The southern valley aquifer is unconfined and geographically restricted to a narrow, strip-like setting, and is relatively shallow (ca. 100 ft average saturated thickness).
At least two-thirds of recharge to the southern aquifer originates in the Bannock Range, most likely from the Mink Creek and Gibson Jack watersheds.
Possibly in excess of 90% of the ground water flowing through the southern valley supplies all of Pocatello's and Chubbuck's municipal wells.
The southern valley aquifer sustains most of the municipal drinking water system and there is little room left in the southern aquifer from which to extract clean drinking water.
The predicted capture zone for new production Well 44 could extend substantially west of the Portneuf River, potentially capable of drawing TCE plume contamination over to the east side of the aquifer, and thereby threatening to spread TCE over a larger area of the aquifer (Appendix 3).

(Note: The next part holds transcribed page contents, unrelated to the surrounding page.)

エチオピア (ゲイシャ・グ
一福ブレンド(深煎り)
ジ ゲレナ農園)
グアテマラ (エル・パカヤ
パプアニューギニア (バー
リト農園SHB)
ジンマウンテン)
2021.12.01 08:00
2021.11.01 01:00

The hydraulic effect of the pumping-and-injection wells proposed at the LDS ballfield would be to offset some of the capture effect of Well 44 (by injecting clean, treated water that would be drawn over to Well 44), but their effectiveness in doing so cannot be accurately predicted without better knowledge of the temporal variability of the plume's width, the spatial variability of aquifer permeability, the areas in which most of the recharge occurs, and the actual hydraulic effect of the river.